*REQUIRED WORK*.
Copy out the listing below, swapping "Share Article" for "Share Post" and leaving everything else unchanged.

*GIVEN ENTRIES*.
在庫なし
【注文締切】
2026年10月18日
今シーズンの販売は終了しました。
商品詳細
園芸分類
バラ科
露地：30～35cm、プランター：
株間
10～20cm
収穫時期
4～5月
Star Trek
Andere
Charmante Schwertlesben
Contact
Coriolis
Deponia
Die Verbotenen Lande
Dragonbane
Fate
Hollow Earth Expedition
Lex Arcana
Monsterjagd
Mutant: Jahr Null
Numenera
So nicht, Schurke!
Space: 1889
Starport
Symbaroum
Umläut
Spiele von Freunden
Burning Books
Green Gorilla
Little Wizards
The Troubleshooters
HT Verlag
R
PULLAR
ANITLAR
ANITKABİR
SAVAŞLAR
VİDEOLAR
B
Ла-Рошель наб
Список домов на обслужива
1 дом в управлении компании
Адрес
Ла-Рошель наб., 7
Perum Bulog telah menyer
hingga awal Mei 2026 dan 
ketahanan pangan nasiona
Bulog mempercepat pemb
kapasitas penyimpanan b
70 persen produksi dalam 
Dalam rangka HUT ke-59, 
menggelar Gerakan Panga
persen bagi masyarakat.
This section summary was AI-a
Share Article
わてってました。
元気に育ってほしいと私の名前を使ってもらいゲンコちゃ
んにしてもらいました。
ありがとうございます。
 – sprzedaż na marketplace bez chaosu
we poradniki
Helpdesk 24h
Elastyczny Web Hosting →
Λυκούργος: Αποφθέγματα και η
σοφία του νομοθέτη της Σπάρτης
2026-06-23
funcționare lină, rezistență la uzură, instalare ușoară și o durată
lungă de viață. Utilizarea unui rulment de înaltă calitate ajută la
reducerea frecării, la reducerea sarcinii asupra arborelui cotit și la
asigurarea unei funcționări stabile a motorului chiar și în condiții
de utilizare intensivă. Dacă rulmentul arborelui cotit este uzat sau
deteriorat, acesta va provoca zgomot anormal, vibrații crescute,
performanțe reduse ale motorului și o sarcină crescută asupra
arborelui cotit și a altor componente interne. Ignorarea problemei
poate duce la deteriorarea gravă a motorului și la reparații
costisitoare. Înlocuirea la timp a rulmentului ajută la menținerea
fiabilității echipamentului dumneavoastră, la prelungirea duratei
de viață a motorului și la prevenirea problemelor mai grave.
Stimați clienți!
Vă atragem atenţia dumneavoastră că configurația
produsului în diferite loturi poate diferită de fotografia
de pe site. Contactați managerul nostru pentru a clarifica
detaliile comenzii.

*EXERCISE RESPONSE*.
在庫なし
【注文締切】
2026年10月18日
今シーズンの販売は終了しました。
商品詳細
園芸分類
バラ科
露地：30～35cm、プランター：
株間
10～20cm
収穫時期
4～5月
Star Trek
Andere
Charmante Schwertlesben
Contact
Coriolis
Deponia
Die Verbotenen Lande
Dragonbane
Fate
Hollow Earth Expedition
Lex Arcana
Monsterjagd
Mutant: Jahr Null
Numenera
So nicht, Schurke!
Space: 1889
Starport
Symbaroum
Umläut
Spiele von Freunden
Burning Books
Green Gorilla
Little Wizards
The Troubleshooters
HT Verlag
R
PULLAR
ANITLAR
ANITKABİR
SAVAŞLAR
VİDEOLAR
B
Ла-Рошель наб
Список домов на обслужива
1 дом в управлении компании
Адрес
Ла-Рошель наб., 7
Perum Bulog telah menyer
hingga awal Mei 2026 dan 
ketahanan pangan nasiona
Bulog mempercepat pemb
kapasitas penyimpanan b
70 persen produksi dalam 
Dalam rangka HUT ke-59, 
menggelar Gerakan Panga
persen bagi masyarakat.
This section summary was AI-a
Share Post
わてってました。
元気に育ってほしいと私の名前を使ってもらいゲンコちゃ
んにしてもらいました。
ありがとうございます。
 – sprzedaż na marketplace bez chaosu
we poradniki
Helpdesk 24h
Elastyczny Web Hosting →
Λυκούργος: Αποφθέγματα και η
σοφία του νομοθέτη της Σπάρτης
2026-06-23
funcționare lină, rezistență la uzură, instalare ușoară și o durată
lungă de viață. Utilizarea unui rulment de înaltă calitate ajută la
reducerea frecării, la reducerea sarcinii asupra arborelui cotit și la
asigurarea unei funcționări stabile a motorului chiar și în condiții
de utilizare intensivă. Dacă rulmentul arborelui cotit este uzat sau
deteriorat, acesta va provoca zgomot anormal, vibrații crescute,
performanțe reduse ale motorului și o sarcină crescută asupra
arborelui cotit și a altor componente interne. Ignorarea problemei
poate duce la deteriorarea gravă a motorului și la reparații
costisitoare. Înlocuirea la timp a rulmentului ajută la menținerea
fiabilității echipamentului dumneavoastră, la prelungirea duratei
de viață a motorului și la prevenirea problemelor mai grave.
Stimați clienți!
Vă atragem atenţia dumneavoastră că configurația
produsului în diferite loturi poate diferită de fotografia
de pe site. Contactați managerul nostru pentru a clarifica
detaliile comenzii.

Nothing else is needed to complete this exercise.